2012, here we come.... (#11)


"
Living through a collapse is a curious experience. Perhaps the most curious part is that nobody wants to admit it's a collapse. The results of half a century of debt-fuelled "growth" are becoming impossible to convincingly deny, but even as economies and certainties crumble, our appointed leaders bravely hold the line. No one wants to be the first to say the dam is cracked beyond repair."

That was the opening paragraph from Paul Kingsnorth's Guardian piece last week, in which he sought to draw our attention back to the work of Leopold Kohr, for whom bigness was never a good thing. Most political and economic systems (even Communism) work well on a small scale, he believed, but once they grow become increasingly problematic. Kingsnorth thinks he may have been on to something...
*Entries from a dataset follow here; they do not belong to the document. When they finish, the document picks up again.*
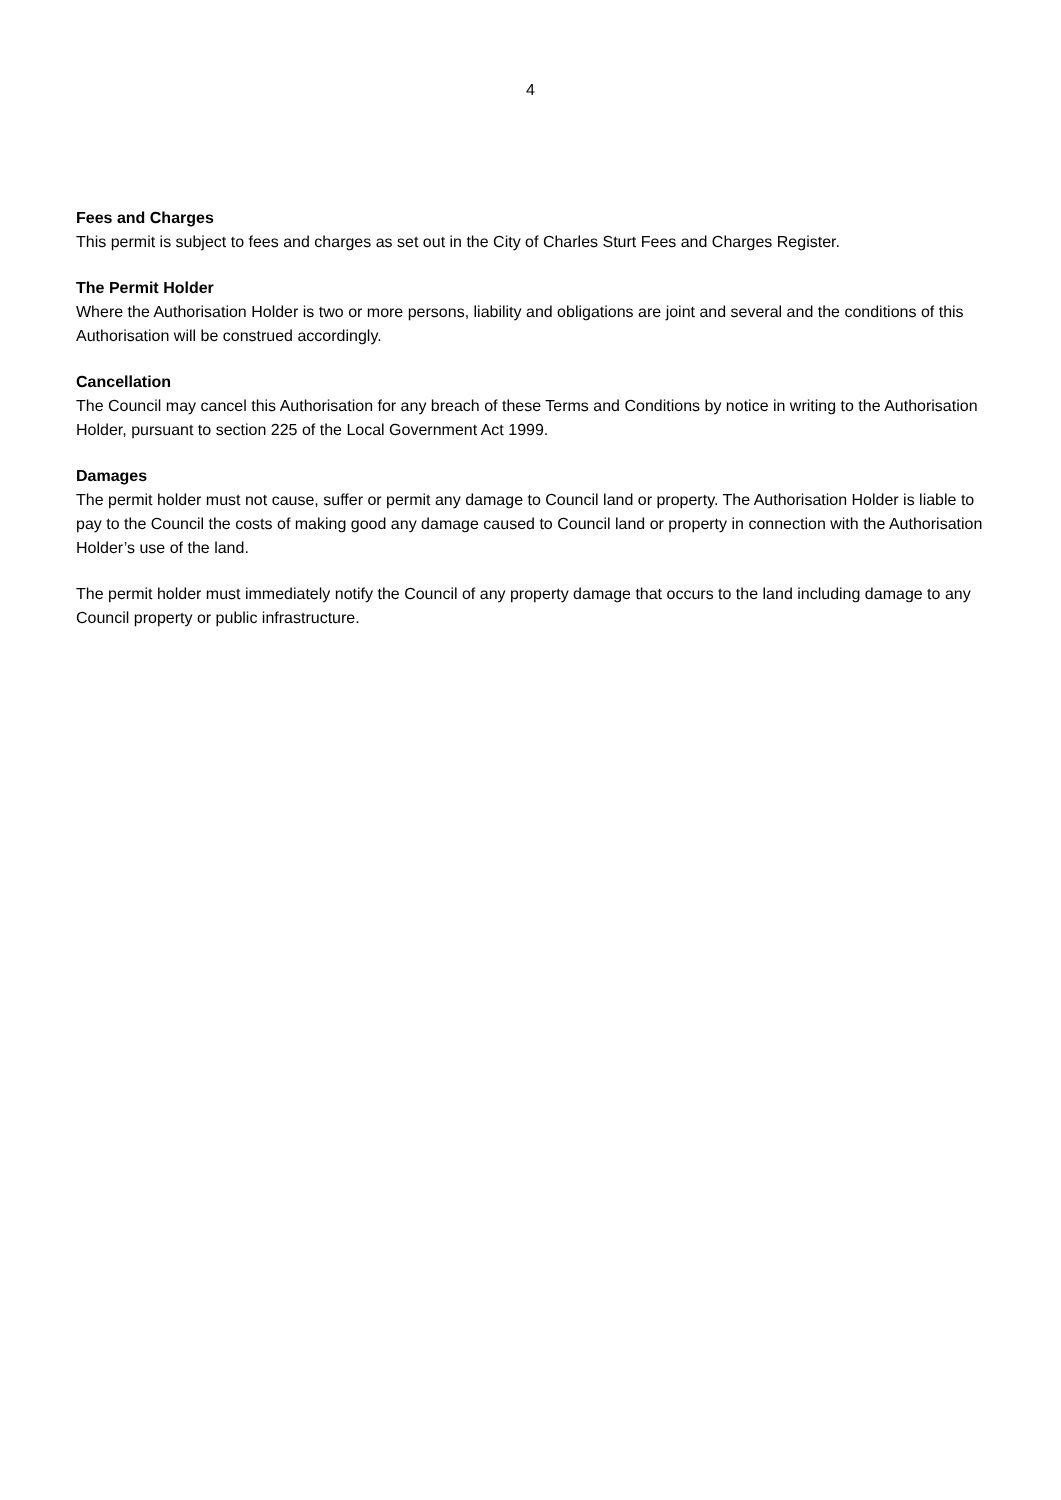4
Fees and Charges
This permit is subject to fees and charges as set out in the City of Charles Sturt Fees and Charges Register.
The Permit Holder
Where the Authorisation Holder is two or more persons, liability and obligations are joint and several and the conditions of this Authorisation will be construed accordingly.
Cancellation
The Council may cancel this Authorisation for any breach of these Terms and Conditions by notice in writing to the Authorisation Holder, pursuant to section 225 of the Local Government Act 1999.
Damages
The permit holder must not cause, suffer or permit any damage to Council land or property. The Authorisation Holder is liable to pay to the Council the costs of making good any damage caused to Council land or property in connection with the Authorisation Holder’s use of the land.
The permit holder must immediately notify the Council of any property damage that occurs to the land including damage to any Council property or public infrastructure.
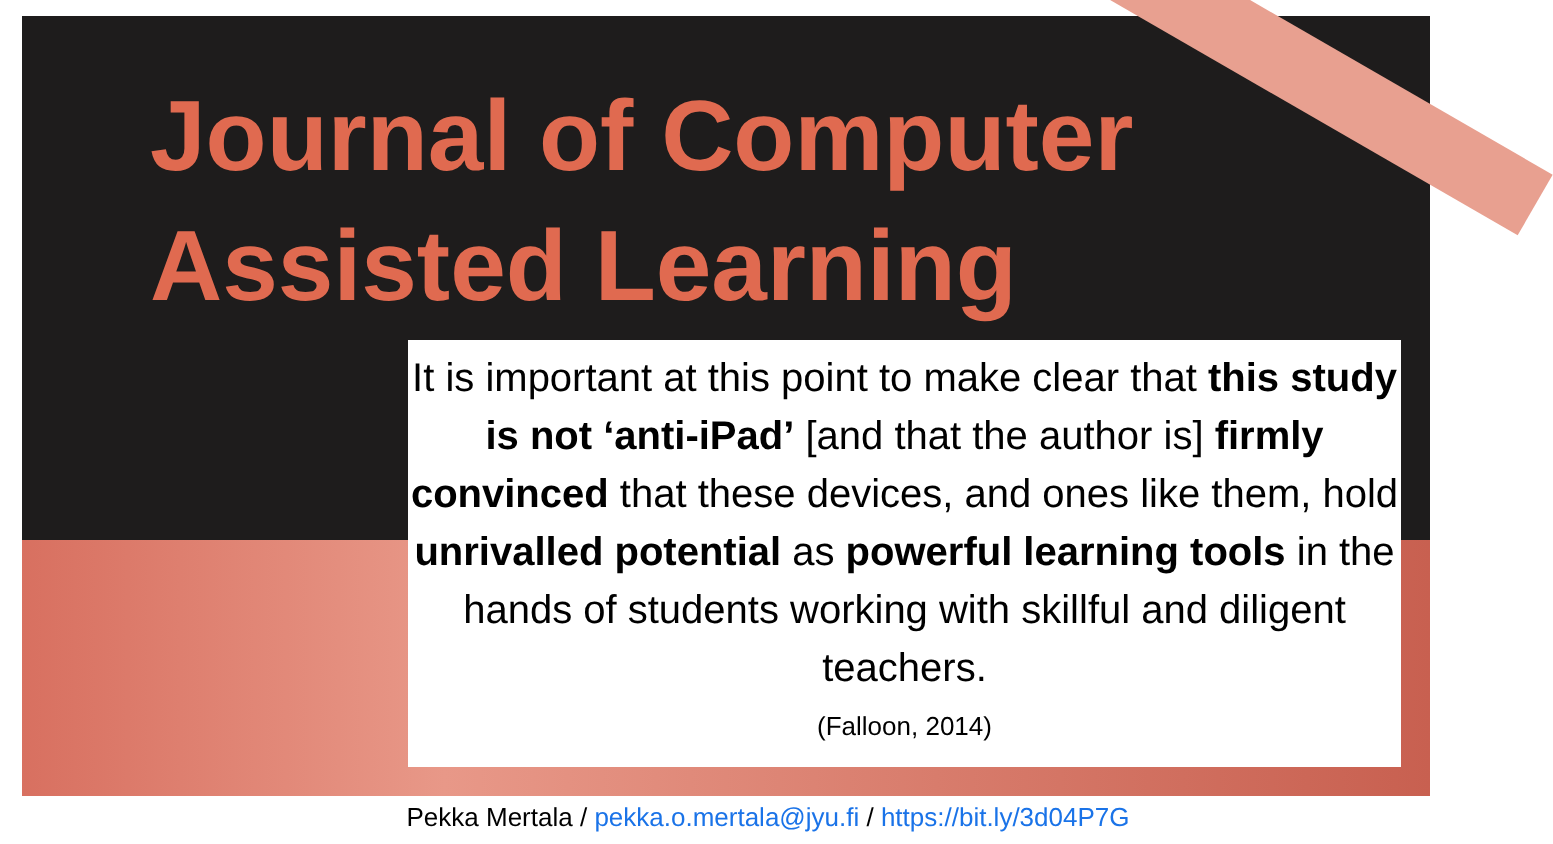Journal of Computer
Assisted Learning
It is important at this point to make clear that this study is not ‘anti-iPad’ [and that the author is] firmly convinced that these devices, and ones like them, hold unrivalled potential as powerful learning tools in the hands of students working with skillful and diligent teachers.
(Falloon, 2014)
Pekka Mertala / pekka.o.mertala@jyu.fi / https://bit.ly/3d04P7G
"The crisis currently playing out on the world stage is a crisis of growth. Not, as we are regularly told, a crisis caused by too little growth, but by too much of it. Banks grew so big that their collapse would have brought down the entire global economy. To prevent this, they were bailed out with huge tranches of public money, which in turn is precipitating social crises on the streets of western nations. The European Union has grown so big, and so unaccountable, that it threatens to collapse in on itself. Corporations have grown so big that they are overwhelming democracies and building a global plutocracy to serve their own interests. The human economy as a whole has grown so big that it has been able to change the atmospheric composition of the planet and precipitate a mass extinction event."